Todo esto convierte a Zemmour en una figura tóxica para demasiadas personas: el 70% de los votantes no lo ven como material presidencial y más de la mitad están preocupados por él. Pero su ascenso ilustra un giro más amplio hacia la derecha en la política posterior a la pandemia de Covid-19 que ha fortalecido los impulsos conservadores de los franceses, con una mayoría que apoya la idea de cerrar más el país a los inmigrantes, más que en Italia, Alemania o el Reino Unido. Esto está arrastrando el debate presidencial más hacia la derecha, donde Macron no está en su elemento.
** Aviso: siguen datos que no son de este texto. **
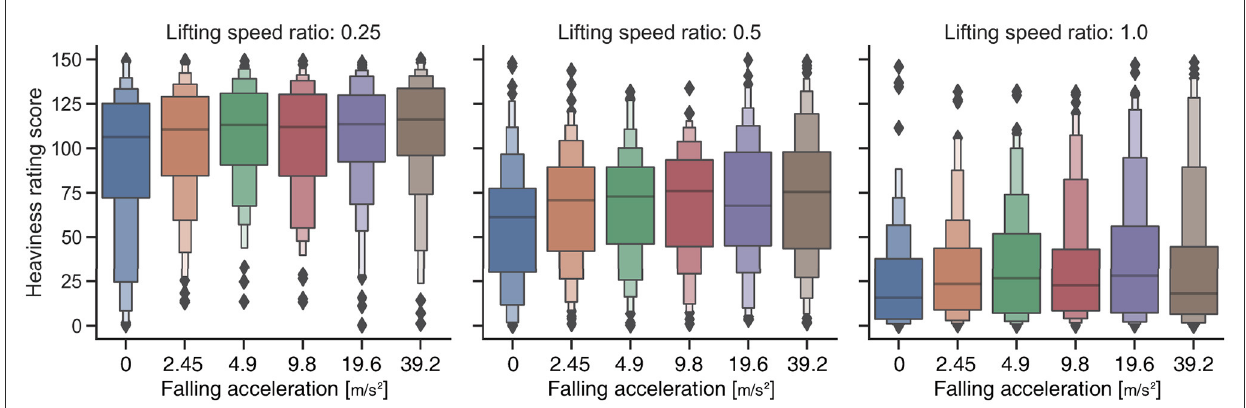
FIGURE3 Heaviness rating score for each combination of lifting speed ratio and falling acceleration. The y-axis corresponds to the visual analog scale (VAS) presented to participants. The smallest value of the VAS is 0 (corresponding to “I don’t feel heaviness at all”) and the largest value of the VAS is 150 (corresponding to “I feel the heaviest feeling I can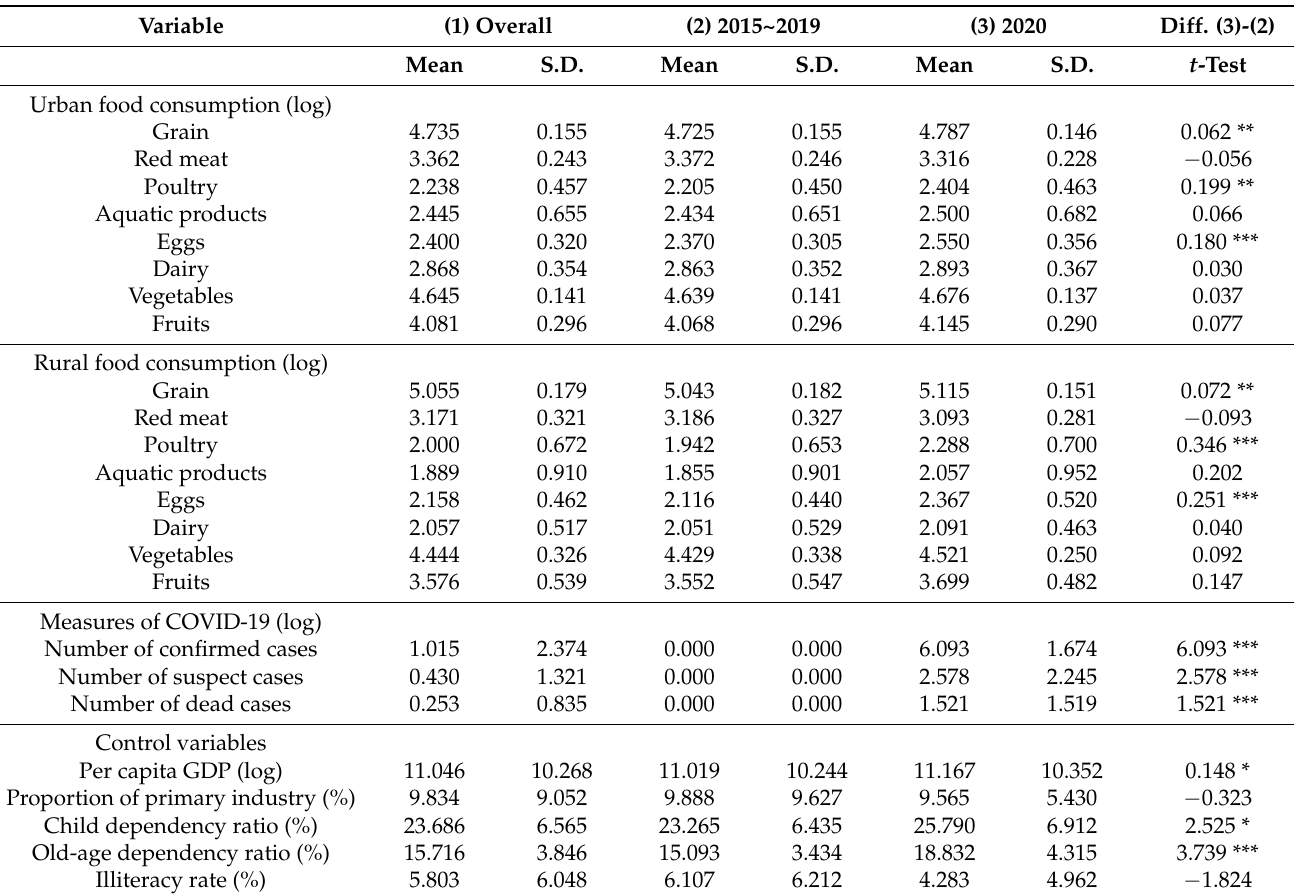
Table 1. Descriptive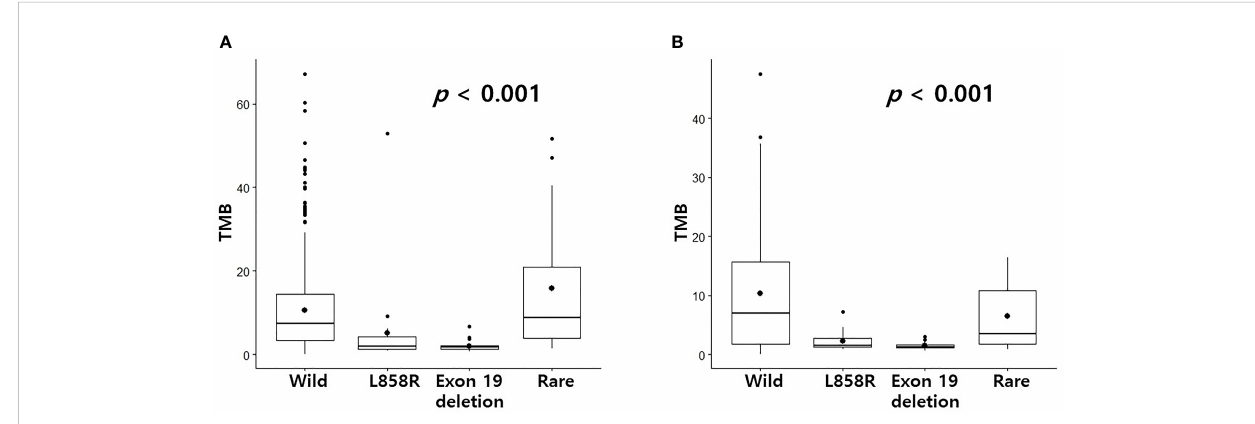
FIGURE 3 Differences in TMB according to EGFR mutational subtypes. Changes in levels of TMB according to EGFR mutational subtypes in pancancer dataset (A) and cptac dataset (B) . The small dot in the boxplot is the mean value.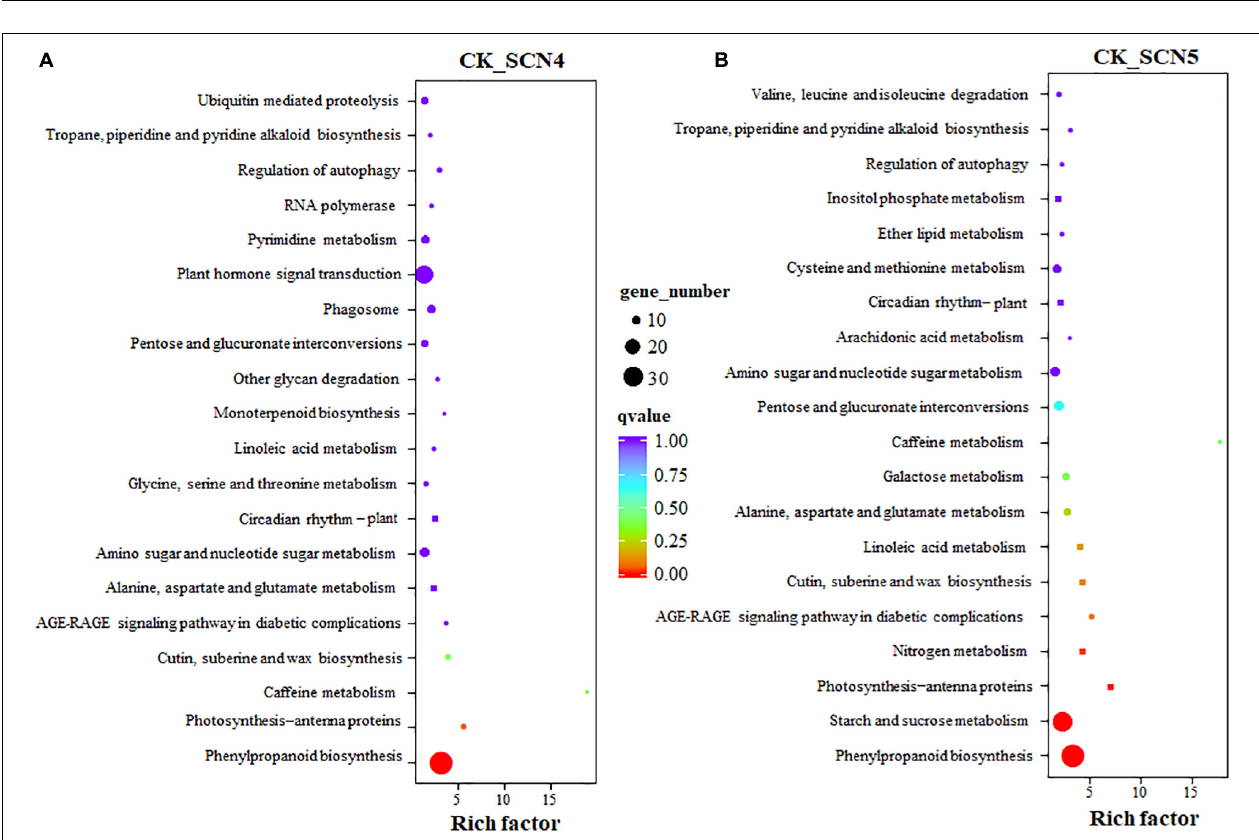
FIGURE 6 | (A,B) KEGG pathway enrichment of DEGs (differentially expressed genes) in soybean treated with soybean cyst nematode race 4 (SCN4) and race 5 (SCN5) when compared with the control. Each circle represents one KEGG path, the ordinate axis represents the path name, and the horizontal axis is enrichment factor. Circle size suggests the number of enriched DEGs in the pathway, the larger the circle, the more DEGs.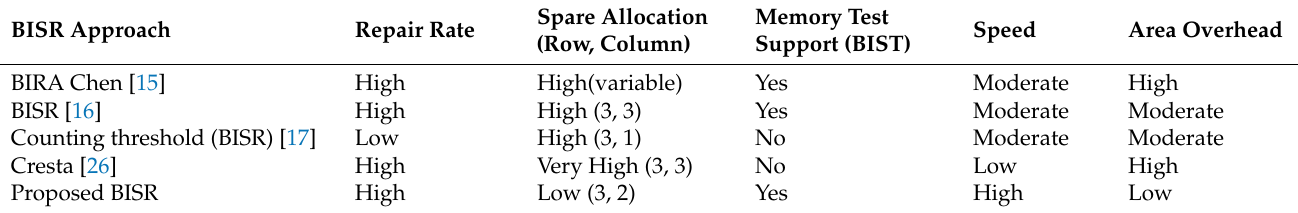
Table 12. Comparative features of different BISR approaches.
Es más, no está claro a quién se enfrenta realmente el presidente. ¿Qué pasa si Zemmour no logra desplazar a Marine Le Pen, que ha estado tratando de hacer que su partido sea más aceptable para la centro-derecha y ya no quiere abandonar el euro? ¿Qué pasa si el principal negociador del Brexit de la Unión Europea, Michel Barnier, llega a las últimas rondas de votación, jugando con las divisiones dentro de su partido de centro-derecha y promoviendo su larga experiencia política en Europa? Estos rivales requerirían estrategias diferentes.
De ahí por qué Macron se centra en su capacidad para ofrecer estabilidad a un electorado que, según sugieren las encuestas, está preocupado por el poder adquisitivo por encima de todo. El presidente está repartiendo enormes subsidios para que los franceses atraviesen un duro invierno. Ha prometido 3.800 millones de euros (US$ 4.400 millones) para las facturas de calefacción y la congelación de las tarifas del gas. El resultado es un déficit presupuestario proyectado del 5% el próximo año. El “cueste lo que cueste” es una herramienta potente.
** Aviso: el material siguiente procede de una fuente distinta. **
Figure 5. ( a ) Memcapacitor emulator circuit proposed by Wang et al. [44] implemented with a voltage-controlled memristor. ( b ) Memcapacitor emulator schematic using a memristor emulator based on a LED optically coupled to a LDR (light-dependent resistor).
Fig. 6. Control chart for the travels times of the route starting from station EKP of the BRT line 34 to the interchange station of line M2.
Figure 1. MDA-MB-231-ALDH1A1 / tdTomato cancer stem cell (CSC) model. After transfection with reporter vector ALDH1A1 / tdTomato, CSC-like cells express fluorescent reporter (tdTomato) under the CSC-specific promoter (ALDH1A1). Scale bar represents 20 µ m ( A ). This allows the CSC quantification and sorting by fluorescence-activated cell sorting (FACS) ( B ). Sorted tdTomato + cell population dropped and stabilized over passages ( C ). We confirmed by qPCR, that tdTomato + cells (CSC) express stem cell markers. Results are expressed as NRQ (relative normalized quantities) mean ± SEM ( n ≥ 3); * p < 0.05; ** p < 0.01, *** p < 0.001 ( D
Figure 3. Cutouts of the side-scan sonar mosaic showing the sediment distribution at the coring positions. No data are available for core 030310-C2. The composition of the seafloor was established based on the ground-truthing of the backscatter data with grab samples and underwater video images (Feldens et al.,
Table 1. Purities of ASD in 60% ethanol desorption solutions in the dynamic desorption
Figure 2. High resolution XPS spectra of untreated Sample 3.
Centrarse en la economía también tienta a Zemmour a entrar al terreno en el que es más débil: sus recientes promesas de recortar los impuestos sobre la gasolina y eliminar los nuevos límites de velocidad para los autos no encajan en un mundo de cero emisiones. De vez en cuando halaga a la centro-derecha hablando de recortar el generoso estado del bienestar y de reducir los impuestos a las empresas, y deja claro que no sacaría a Francia del euro. Pero siempre vuelve a centrarse en la “desigualdad de identidad” por encima de la “desigualdad social”.
La candidatura de Zemmour presenta dos grandes incógnitas. La primera es si será siquiera candidato. La segunda es si podrá ampliar su apoyo más allá de la extrema derecha. Su sueño es reunir a un grupo de seguidores formado por la Agrupación Nacional de Le Pen, el ala conservadora de los Républicains de centro-derecha y votantes desilusionados de otros ámbitos de la vida política. Pero hasta ahora sólo ha desviado votos de Le Pen.
Es demasiado pronto para decir qué ocurrirá a continuación. Las elecciones presidenciales francesas siempre dan giros inesperados: Los escándalos o las sorpresas pueden acabar con los aspirantes. Le Pen todavía tiene admiradores. La centro-derecha puede elegir un candidato fuerte al final.
Pero Macron tendrá que tomarse en serio la amenaza de Zemmour, digan lo que digan las encuestas. El presidente sabe que para lograr un alto nivel de participación el día de las elecciones en abril tendrá que avivar lo único que no inspira: entusiasmo. Y si Zemmour realmente llega a la segunda ronda, eso enfrentará a los seguidores leales de Macron, proeuropeos urbanos y de cuello blanco, contra un frente anti-republicano. Eso no sería motivo de risa.